WHAT YOU HAVE TO DO: Nothing but the lines from the one containing "left back paw: (505, 322)" through the final line of the listing should appear in the answer, each exactly as written.

====== GIVEN ENTRIES ======

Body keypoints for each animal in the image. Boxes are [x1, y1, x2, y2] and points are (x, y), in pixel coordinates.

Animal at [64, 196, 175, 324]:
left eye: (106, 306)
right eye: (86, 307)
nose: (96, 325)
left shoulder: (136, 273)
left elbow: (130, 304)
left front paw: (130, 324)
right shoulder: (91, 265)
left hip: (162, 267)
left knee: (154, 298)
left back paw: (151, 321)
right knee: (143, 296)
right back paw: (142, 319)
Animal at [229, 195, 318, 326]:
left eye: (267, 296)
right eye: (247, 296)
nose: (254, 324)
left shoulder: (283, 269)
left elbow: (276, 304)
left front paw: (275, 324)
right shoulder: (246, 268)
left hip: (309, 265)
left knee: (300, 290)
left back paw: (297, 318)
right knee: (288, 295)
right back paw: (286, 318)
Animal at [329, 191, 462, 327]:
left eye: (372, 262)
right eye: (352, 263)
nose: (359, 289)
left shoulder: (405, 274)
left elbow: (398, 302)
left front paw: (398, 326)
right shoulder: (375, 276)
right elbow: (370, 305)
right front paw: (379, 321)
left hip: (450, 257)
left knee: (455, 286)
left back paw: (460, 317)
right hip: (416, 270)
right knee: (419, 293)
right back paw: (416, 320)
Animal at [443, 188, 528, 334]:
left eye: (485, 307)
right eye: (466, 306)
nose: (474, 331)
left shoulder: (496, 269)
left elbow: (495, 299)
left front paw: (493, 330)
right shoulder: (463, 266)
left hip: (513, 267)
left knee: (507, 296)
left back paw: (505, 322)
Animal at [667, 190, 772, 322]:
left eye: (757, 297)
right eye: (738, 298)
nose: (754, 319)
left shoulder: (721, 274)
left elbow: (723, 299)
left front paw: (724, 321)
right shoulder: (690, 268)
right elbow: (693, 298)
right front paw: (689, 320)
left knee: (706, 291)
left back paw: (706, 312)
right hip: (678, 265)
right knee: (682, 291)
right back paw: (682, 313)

======

THE ANSWER:
left back paw: (505, 322)
Animal at [667, 190, 772, 322]:
left eye: (757, 297)
right eye: (738, 298)
nose: (754, 319)
left shoulder: (721, 274)
left elbow: (723, 299)
left front paw: (724, 321)
right shoulder: (690, 268)
right elbow: (693, 298)
right front paw: (689, 320)
left knee: (706, 291)
left back paw: (706, 312)
right hip: (678, 265)
right knee: (682, 291)
right back paw: (682, 313)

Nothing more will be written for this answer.